SOURCE RECORDS:
▼
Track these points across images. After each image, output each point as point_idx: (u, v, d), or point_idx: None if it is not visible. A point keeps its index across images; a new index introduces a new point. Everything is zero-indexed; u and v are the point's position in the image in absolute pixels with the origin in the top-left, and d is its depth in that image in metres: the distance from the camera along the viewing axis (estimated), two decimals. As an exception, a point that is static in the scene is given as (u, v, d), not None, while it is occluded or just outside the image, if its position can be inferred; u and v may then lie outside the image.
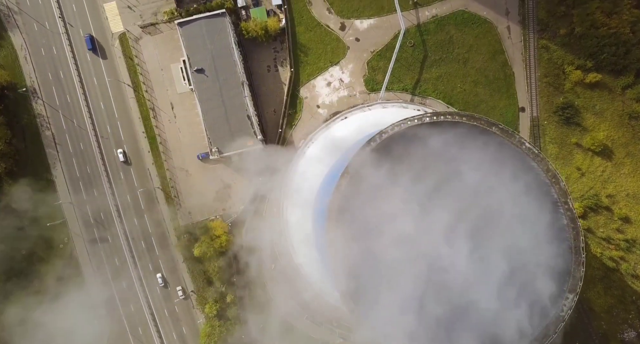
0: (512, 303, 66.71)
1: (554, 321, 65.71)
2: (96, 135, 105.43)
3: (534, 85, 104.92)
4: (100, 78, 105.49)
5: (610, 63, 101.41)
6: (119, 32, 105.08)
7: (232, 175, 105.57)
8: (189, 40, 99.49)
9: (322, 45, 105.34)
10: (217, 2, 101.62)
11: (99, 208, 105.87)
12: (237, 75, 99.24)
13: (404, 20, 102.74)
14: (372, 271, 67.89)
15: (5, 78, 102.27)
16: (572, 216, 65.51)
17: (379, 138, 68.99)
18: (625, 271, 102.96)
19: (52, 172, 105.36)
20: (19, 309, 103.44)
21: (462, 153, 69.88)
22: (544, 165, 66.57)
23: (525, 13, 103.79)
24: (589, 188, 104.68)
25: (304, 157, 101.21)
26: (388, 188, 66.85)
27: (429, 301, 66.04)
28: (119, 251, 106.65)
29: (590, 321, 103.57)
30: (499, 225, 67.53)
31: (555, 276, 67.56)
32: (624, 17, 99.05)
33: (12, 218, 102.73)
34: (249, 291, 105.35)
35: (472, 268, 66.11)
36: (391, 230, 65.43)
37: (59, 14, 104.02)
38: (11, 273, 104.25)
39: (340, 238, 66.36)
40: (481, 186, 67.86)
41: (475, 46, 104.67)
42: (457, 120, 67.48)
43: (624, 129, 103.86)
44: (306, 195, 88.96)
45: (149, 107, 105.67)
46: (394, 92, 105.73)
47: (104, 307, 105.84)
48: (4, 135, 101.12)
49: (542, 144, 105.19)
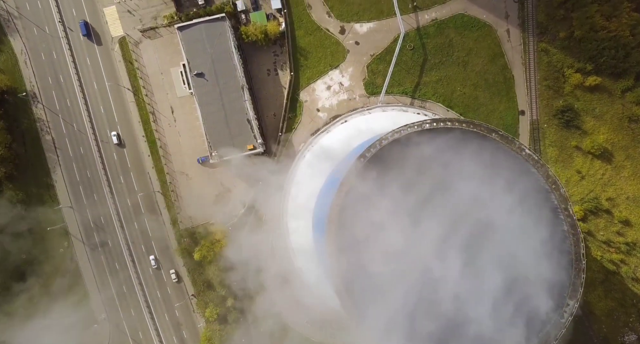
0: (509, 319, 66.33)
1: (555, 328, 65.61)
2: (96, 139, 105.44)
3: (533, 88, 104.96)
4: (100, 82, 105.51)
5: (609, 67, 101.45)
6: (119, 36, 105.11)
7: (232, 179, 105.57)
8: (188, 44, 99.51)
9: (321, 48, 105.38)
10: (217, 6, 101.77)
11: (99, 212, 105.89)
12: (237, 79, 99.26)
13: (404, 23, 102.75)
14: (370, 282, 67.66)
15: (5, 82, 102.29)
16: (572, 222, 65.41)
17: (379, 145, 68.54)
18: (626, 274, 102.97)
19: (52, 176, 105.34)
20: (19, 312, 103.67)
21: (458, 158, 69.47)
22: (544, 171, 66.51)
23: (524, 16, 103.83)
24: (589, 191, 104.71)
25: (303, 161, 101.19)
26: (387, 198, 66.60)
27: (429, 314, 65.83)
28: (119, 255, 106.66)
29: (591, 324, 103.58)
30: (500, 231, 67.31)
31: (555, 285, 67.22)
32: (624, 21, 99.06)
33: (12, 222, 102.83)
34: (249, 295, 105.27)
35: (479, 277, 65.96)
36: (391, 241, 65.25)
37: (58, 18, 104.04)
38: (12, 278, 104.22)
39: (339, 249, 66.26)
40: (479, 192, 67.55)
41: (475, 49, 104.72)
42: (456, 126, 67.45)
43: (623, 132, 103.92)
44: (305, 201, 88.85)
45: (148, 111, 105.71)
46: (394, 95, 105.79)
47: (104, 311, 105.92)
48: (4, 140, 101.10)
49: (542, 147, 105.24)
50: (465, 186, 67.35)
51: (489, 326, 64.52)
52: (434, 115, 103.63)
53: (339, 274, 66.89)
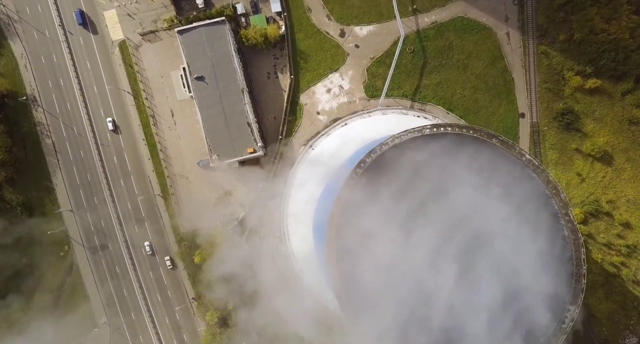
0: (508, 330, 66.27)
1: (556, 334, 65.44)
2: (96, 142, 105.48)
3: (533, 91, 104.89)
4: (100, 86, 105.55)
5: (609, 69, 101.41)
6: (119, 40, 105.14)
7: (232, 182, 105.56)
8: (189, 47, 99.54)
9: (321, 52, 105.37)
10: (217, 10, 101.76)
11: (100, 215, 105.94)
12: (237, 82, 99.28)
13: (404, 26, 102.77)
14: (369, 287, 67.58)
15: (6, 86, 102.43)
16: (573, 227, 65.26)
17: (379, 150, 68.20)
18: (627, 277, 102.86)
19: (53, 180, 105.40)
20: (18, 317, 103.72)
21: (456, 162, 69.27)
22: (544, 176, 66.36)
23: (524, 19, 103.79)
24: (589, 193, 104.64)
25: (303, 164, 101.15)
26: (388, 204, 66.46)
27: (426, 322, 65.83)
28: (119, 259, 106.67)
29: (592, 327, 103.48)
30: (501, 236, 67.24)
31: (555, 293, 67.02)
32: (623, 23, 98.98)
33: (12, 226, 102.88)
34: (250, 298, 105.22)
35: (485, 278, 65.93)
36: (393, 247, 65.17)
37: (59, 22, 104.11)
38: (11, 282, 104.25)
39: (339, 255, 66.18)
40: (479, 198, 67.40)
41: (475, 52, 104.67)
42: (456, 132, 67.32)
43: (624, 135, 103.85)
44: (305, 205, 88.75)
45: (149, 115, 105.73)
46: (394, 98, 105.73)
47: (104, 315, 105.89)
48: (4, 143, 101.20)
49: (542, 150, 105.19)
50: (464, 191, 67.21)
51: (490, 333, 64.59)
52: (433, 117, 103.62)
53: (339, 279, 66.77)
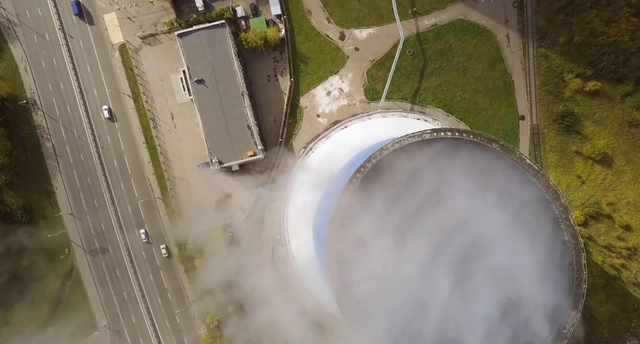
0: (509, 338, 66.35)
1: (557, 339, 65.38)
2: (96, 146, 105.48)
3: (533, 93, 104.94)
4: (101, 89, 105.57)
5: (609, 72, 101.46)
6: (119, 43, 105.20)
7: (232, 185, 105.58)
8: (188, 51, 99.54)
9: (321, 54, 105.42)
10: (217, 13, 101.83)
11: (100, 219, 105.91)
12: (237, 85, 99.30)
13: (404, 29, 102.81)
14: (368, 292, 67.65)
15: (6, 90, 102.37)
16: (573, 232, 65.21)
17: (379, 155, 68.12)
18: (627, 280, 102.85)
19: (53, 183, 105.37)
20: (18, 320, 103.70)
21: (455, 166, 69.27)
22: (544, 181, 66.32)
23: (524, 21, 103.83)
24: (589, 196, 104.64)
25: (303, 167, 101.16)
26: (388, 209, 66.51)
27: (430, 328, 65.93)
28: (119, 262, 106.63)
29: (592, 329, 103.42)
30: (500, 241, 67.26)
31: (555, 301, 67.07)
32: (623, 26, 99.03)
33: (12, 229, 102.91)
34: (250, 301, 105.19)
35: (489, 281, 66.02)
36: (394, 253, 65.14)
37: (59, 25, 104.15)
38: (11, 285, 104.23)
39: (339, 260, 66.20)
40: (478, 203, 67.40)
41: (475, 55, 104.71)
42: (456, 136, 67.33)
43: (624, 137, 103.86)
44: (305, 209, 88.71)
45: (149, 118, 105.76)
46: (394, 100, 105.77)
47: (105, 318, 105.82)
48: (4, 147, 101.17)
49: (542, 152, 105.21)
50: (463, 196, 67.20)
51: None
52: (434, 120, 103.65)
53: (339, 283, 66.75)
▲
DESCRIPTION OF THE TASK:
Output the listing exactly, without images.

REPLY:
Track these points across images. After each image, output each point as point_idx: (u, v, d), or point_idx: None if it is not visible. A point keeps its index across images; a new index introduces a new point. Everything is zero-indexed; u and v are the point's position in the image in absolute pixels with the origin in the top-left, and d is its depth in that image in metres: the distance from the camera along the viewing axis (estimated), two decimals. As an exception, a point that is static in the scene is given as (u, v, d), not None, while it is occluded or just outside the image, if its position can be inferred; u and v may then lie outside the image.
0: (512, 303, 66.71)
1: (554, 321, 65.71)
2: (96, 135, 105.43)
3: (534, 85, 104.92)
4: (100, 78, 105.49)
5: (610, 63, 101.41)
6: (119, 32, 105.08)
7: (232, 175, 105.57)
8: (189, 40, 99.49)
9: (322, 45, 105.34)
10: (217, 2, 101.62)
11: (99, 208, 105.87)
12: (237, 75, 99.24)
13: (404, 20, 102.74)
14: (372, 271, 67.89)
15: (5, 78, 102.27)
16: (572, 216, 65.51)
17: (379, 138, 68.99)
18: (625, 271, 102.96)
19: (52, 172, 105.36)
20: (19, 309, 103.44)
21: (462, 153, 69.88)
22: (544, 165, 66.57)
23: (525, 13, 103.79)
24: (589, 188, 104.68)
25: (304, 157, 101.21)
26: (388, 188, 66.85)
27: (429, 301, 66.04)
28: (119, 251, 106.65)
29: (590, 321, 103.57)
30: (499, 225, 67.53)
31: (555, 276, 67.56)
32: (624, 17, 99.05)
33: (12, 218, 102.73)
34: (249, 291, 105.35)
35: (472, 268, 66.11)
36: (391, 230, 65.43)
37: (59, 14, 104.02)
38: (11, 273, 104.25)
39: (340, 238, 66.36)
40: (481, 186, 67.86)
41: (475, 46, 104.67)
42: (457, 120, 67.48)
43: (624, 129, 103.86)
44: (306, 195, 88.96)
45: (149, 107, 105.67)
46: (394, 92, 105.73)
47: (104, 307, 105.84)
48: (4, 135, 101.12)
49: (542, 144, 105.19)
0: (509, 319, 66.33)
1: (555, 328, 65.61)
2: (96, 139, 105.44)
3: (533, 88, 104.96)
4: (100, 82, 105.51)
5: (609, 67, 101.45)
6: (119, 36, 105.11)
7: (232, 179, 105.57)
8: (188, 44, 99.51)
9: (321, 48, 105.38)
10: (217, 6, 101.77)
11: (99, 212, 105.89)
12: (237, 79, 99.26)
13: (404, 23, 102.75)
14: (370, 282, 67.66)
15: (5, 82, 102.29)
16: (572, 222, 65.41)
17: (379, 145, 68.54)
18: (626, 274, 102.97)
19: (52, 176, 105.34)
20: (19, 312, 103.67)
21: (458, 158, 69.47)
22: (544, 171, 66.51)
23: (524, 16, 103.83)
24: (589, 191, 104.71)
25: (303, 161, 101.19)
26: (387, 198, 66.60)
27: (429, 314, 65.83)
28: (119, 255, 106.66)
29: (591, 324, 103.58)
30: (500, 231, 67.31)
31: (555, 285, 67.22)
32: (624, 21, 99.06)
33: (12, 222, 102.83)
34: (249, 295, 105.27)
35: (479, 277, 65.96)
36: (391, 241, 65.25)
37: (58, 18, 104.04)
38: (12, 278, 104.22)
39: (339, 249, 66.26)
40: (479, 192, 67.55)
41: (475, 49, 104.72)
42: (456, 126, 67.45)
43: (623, 132, 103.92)
44: (305, 201, 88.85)
45: (148, 111, 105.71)
46: (394, 95, 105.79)
47: (104, 311, 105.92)
48: (4, 140, 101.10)
49: (542, 147, 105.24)
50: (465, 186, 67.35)
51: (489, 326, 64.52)
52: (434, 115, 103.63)
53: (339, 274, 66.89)
0: (508, 330, 66.27)
1: (556, 334, 65.44)
2: (96, 142, 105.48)
3: (533, 91, 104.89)
4: (100, 86, 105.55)
5: (609, 69, 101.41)
6: (119, 40, 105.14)
7: (232, 182, 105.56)
8: (189, 47, 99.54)
9: (321, 52, 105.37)
10: (217, 10, 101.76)
11: (100, 215, 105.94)
12: (237, 82, 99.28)
13: (404, 26, 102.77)
14: (369, 287, 67.58)
15: (6, 86, 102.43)
16: (573, 227, 65.26)
17: (379, 150, 68.20)
18: (627, 277, 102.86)
19: (53, 180, 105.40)
20: (18, 317, 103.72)
21: (456, 162, 69.27)
22: (544, 176, 66.36)
23: (524, 19, 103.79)
24: (589, 193, 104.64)
25: (303, 164, 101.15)
26: (388, 204, 66.46)
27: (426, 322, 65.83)
28: (119, 259, 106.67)
29: (592, 327, 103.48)
30: (501, 236, 67.24)
31: (555, 293, 67.02)
32: (623, 23, 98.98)
33: (12, 226, 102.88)
34: (250, 298, 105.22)
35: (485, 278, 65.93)
36: (393, 247, 65.17)
37: (59, 22, 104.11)
38: (11, 282, 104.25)
39: (339, 255, 66.18)
40: (479, 198, 67.40)
41: (475, 52, 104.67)
42: (456, 132, 67.32)
43: (624, 135, 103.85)
44: (305, 205, 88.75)
45: (149, 115, 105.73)
46: (394, 98, 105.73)
47: (104, 315, 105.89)
48: (4, 143, 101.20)
49: (542, 150, 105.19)
50: (464, 191, 67.21)
51: (490, 333, 64.59)
52: (433, 117, 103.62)
53: (339, 279, 66.77)
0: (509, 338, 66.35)
1: (557, 339, 65.38)
2: (96, 146, 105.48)
3: (533, 93, 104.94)
4: (101, 89, 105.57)
5: (609, 72, 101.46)
6: (119, 43, 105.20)
7: (232, 185, 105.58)
8: (188, 51, 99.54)
9: (321, 54, 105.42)
10: (217, 13, 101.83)
11: (100, 219, 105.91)
12: (237, 85, 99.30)
13: (404, 29, 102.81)
14: (368, 292, 67.65)
15: (6, 90, 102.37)
16: (573, 232, 65.21)
17: (379, 155, 68.12)
18: (627, 280, 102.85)
19: (53, 183, 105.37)
20: (18, 320, 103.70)
21: (455, 166, 69.27)
22: (544, 181, 66.32)
23: (524, 21, 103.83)
24: (589, 196, 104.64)
25: (303, 167, 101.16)
26: (388, 209, 66.51)
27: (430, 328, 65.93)
28: (119, 262, 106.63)
29: (592, 329, 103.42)
30: (500, 241, 67.26)
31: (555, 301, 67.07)
32: (623, 26, 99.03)
33: (12, 229, 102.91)
34: (250, 301, 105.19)
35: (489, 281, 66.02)
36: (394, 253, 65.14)
37: (59, 25, 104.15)
38: (11, 285, 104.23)
39: (339, 260, 66.20)
40: (478, 203, 67.40)
41: (475, 55, 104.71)
42: (456, 136, 67.33)
43: (624, 137, 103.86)
44: (305, 209, 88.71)
45: (149, 118, 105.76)
46: (394, 100, 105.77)
47: (105, 318, 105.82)
48: (4, 147, 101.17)
49: (542, 152, 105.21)
50: (463, 196, 67.20)
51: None
52: (434, 120, 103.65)
53: (339, 283, 66.75)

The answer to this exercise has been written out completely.